Automobile air conditioning systems use air conditioning to cool the air in a vehicle.

History

A company in New York City in the United States first offered the installation of air conditioning for cars in 1933. Most of their customers operated limousines and luxury cars.

On 7 October 1935, Ralph Peo of Houde Engineering, Buffalo, New York, applied for a patent for an "Air Cooling Unit for Automobiles". , was granted on 16 November 1937.

In 1939, Packard became the first automobile manufacturer to offer an air conditioning unit in its cars. These bulky units were manufactured by Bishop and Babcock (B&B), of Cleveland, Ohio and ordered on approximately 2,000 cars. The "Bishop and Babcock Weather Conditioner" also incorporated a heater. Cars ordered with this option were shipped from Packard's East Grand Boulevard facility to the B&B factory where the conversion was performed. Once complete, the car was shipped to a local dealer for delivery to customers.

Packard warranted and supported this conversion. However, it was not commercially successful because:
The main evaporator and blower system took up half of the trunk space (though this became less of a problem as trunks became larger in the post-war period).
It was superseded by more efficient systems in the post-war years.
It had no temperature thermostat or shut-off mechanism other than switching the blower off. (Cold air would still sometimes enter the car with any movement as the drive belt was continuously connected to the compressor—later systems would use electrically operated clutches to remedy this problem.)
The several feet of plumbing going back and forth between the engine compartment and trunk proved unreliable in service.
The price, at $274 (US$ in  dollars), was unaffordable to most people in depression/pre-war America.

The option was discontinued after 1941.

Chrysler Airtemp

The 1953 Chrysler Imperial was one of the first production cars in twelve years to offer modern automobile air conditioning as an option, following tentative experiments by Packard in 1940 and Cadillac in 1941. Walter Chrysler had seen to the invention of Airtemp air conditioning in the 1930s for the Chrysler Building, and had offered it on cars in 1941-42, and again in 1951-52.

□ □ □ □ □

**To be done**
1) Answer these about the car air conditioning history:
(a) In what year did a New York City company first offer to install air conditioning in cars?
(b) Which company built the air conditioning units that Packard offered in 1939, and in what city was it located?
(c) After what year was Packard's air conditioning option discontinued?
2) Resume the car air conditioning history right after its last sentence.
The source records play no part in this.

Source records:
□ □ □ □ □

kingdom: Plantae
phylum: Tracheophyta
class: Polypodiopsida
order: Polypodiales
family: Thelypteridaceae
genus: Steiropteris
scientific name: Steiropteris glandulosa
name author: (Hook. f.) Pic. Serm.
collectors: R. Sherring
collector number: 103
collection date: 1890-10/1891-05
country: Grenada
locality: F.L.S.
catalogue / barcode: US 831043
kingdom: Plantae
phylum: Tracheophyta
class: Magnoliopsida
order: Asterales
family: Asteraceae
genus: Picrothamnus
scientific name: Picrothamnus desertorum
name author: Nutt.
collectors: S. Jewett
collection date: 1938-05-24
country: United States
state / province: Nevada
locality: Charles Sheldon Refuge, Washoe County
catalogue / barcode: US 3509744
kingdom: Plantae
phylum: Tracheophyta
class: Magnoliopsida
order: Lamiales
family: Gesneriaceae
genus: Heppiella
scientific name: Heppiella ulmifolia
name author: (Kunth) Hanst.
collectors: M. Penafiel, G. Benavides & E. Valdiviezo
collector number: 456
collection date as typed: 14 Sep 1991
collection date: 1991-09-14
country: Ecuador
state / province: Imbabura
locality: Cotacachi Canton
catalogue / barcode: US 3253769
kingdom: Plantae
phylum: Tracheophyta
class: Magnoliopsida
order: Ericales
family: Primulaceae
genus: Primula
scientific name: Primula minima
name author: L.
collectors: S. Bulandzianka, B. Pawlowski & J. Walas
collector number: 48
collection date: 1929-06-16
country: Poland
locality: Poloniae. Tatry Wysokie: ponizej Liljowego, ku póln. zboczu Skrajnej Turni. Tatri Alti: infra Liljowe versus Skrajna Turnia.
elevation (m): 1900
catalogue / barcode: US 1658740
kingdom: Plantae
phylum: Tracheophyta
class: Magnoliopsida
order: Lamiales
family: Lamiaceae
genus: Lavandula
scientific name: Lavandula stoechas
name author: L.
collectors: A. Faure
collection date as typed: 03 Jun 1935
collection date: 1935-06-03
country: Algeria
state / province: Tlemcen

□ □ □ □ □

**Responses per task**
1)
(a) 1933
(b) Bishop and Babcock (B&B), of Cleveland, Ohio
(c) 1941

2)
The Airtemp was more advanced than rival automobile air conditioners by 1953. It was operated by a single switch on the dashboard marked with low, medium, and high positions. As the highest capacity unit available at that time, the system was capable of quickly cooling the passenger compartment and also reducing humidity, dust, pollen, and tobacco smoke. The system drew in more outside air than contemporary systems; thus, reducing the staleness associated with automotive air conditioning at the time. Instead of plastic tubes mounted on the rear window package shelf as on GM cars, small ducts directed cool air toward the ceiling of the car where it filtered down around the passengers instead of blowing directly on them, a feature that modern cars have lost.

Cadillac, Buick, and Oldsmobile added air conditioning as an option on some of their models in the 1953 model year. All of these Frigidaire systems used separate engine and trunk mounted components.

Nash integrated system

In 1954, the Nash Ambassador was the first American automobile to have a front-end, fully integrated heating, ventilating, and air-conditioning system. The Nash-Kelvinator corporation used its experience in refrigeration to introduce the automobile industry's first compact and affordable, single-unit heating and air conditioning system optional for its Nash models. This was the first mass market system with controls on the dash and an electric clutch. This system was also compact and serviceable with all of its components installed under the hood or in the cowl area.

Combining heating, cooling, and ventilating, the new air conditioning system for the Nash cars was called the "All-Weather Eye". This followed the marketing name of "Weather Eye" for Nash's fresh-air automotive heating and ventilating system that was first used in 1938. With a single thermostatic control, the Nash passenger compartment air cooling option was "a good and remarkably inexpensive" system. The system had cold air for passengers enter through dash-mounted vents. Nash's exclusive "remarkable advance" was not only the "sophisticated" unified system, but also its $345 price that beat all other systems.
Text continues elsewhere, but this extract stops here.